Task details:
Write out all the data again, exactly as it stands.
Material shown Start Marker
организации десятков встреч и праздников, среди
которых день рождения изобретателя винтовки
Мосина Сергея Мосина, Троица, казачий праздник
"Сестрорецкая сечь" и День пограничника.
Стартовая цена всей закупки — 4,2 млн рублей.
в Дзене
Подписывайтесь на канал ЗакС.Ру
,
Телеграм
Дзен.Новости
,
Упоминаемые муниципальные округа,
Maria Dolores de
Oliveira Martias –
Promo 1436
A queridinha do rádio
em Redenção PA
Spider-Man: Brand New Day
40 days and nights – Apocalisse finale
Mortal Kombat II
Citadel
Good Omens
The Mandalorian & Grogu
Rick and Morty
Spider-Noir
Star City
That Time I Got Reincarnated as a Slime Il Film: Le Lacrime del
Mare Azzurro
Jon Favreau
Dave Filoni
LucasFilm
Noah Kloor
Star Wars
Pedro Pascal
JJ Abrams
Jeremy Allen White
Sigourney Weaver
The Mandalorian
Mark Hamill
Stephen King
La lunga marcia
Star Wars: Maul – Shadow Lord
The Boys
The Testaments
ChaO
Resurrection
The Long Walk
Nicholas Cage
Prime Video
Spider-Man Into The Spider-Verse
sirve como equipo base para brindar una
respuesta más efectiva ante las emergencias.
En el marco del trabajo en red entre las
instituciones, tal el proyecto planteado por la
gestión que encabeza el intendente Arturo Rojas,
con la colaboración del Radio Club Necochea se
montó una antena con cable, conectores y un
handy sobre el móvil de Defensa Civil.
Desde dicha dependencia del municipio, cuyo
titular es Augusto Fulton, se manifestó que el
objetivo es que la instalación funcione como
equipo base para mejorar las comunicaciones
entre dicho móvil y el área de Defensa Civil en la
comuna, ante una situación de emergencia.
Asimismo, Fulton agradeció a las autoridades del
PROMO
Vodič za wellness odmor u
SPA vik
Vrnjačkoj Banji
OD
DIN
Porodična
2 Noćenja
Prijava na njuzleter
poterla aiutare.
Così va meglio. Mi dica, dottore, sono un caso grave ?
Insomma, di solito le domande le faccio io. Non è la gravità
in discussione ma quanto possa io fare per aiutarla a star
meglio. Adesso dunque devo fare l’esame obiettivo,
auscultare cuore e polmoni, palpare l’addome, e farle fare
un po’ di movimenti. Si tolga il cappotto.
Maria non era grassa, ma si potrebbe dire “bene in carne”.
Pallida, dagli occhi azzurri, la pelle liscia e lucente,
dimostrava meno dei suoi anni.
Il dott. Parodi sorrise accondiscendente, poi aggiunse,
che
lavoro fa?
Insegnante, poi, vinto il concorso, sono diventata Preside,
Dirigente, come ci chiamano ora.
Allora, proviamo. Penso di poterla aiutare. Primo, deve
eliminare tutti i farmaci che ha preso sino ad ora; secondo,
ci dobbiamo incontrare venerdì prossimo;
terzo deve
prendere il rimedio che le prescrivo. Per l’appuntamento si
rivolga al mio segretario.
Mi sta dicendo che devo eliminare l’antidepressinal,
Material shown End Marker
Answer to this problem:
организации десятков встреч и праздников, среди
которых день рождения изобретателя винтовки
Мосина Сергея Мосина, Троица, казачий праздник
"Сестрорецкая сечь" и День пограничника.
Стартовая цена всей закупки — 4,2 млн рублей.
в Дзене
Подписывайтесь на канал ЗакС.Ру
,
Телеграм
Дзен.Новости
,
Упоминаемые муниципальные округа,
Maria Dolores de
Oliveira Martias –
Promo 1436
A queridinha do rádio
em Redenção PA
Spider-Man: Brand New Day
40 days and nights – Apocalisse finale
Mortal Kombat II
Citadel
Good Omens
The Mandalorian & Grogu
Rick and Morty
Spider-Noir
Star City
That Time I Got Reincarnated as a Slime Il Film: Le Lacrime del
Mare Azzurro
Jon Favreau
Dave Filoni
LucasFilm
Noah Kloor
Star Wars
Pedro Pascal
JJ Abrams
Jeremy Allen White
Sigourney Weaver
The Mandalorian
Mark Hamill
Stephen King
La lunga marcia
Star Wars: Maul – Shadow Lord
The Boys
The Testaments
ChaO
Resurrection
The Long Walk
Nicholas Cage
Prime Video
Spider-Man Into The Spider-Verse
sirve como equipo base para brindar una
respuesta más efectiva ante las emergencias.
En el marco del trabajo en red entre las
instituciones, tal el proyecto planteado por la
gestión que encabeza el intendente Arturo Rojas,
con la colaboración del Radio Club Necochea se
montó una antena con cable, conectores y un
handy sobre el móvil de Defensa Civil.
Desde dicha dependencia del municipio, cuyo
titular es Augusto Fulton, se manifestó que el
objetivo es que la instalación funcione como
equipo base para mejorar las comunicaciones
entre dicho móvil y el área de Defensa Civil en la
comuna, ante una situación de emergencia.
Asimismo, Fulton agradeció a las autoridades del
PROMO
Vodič za wellness odmor u
SPA vik
Vrnjačkoj Banji
OD
DIN
Porodična
2 Noćenja
Prijava na njuzleter
poterla aiutare.
Così va meglio. Mi dica, dottore, sono un caso grave ?
Insomma, di solito le domande le faccio io. Non è la gravità
in discussione ma quanto possa io fare per aiutarla a star
meglio. Adesso dunque devo fare l’esame obiettivo,
auscultare cuore e polmoni, palpare l’addome, e farle fare
un po’ di movimenti. Si tolga il cappotto.
Maria non era grassa, ma si potrebbe dire “bene in carne”.
Pallida, dagli occhi azzurri, la pelle liscia e lucente,
dimostrava meno dei suoi anni.
Il dott. Parodi sorrise accondiscendente, poi aggiunse,
che
lavoro fa?
Insegnante, poi, vinto il concorso, sono diventata Preside,
Dirigente, come ci chiamano ora.
Allora, proviamo. Penso di poterla aiutare. Primo, deve
eliminare tutti i farmaci che ha preso sino ad ora; secondo,
ci dobbiamo incontrare venerdì prossimo;
terzo deve
prendere il rimedio che le prescrivo. Per l’appuntamento si
rivolga al mio segretario.
Mi sta dicendo che devo eliminare l’antidepressinal,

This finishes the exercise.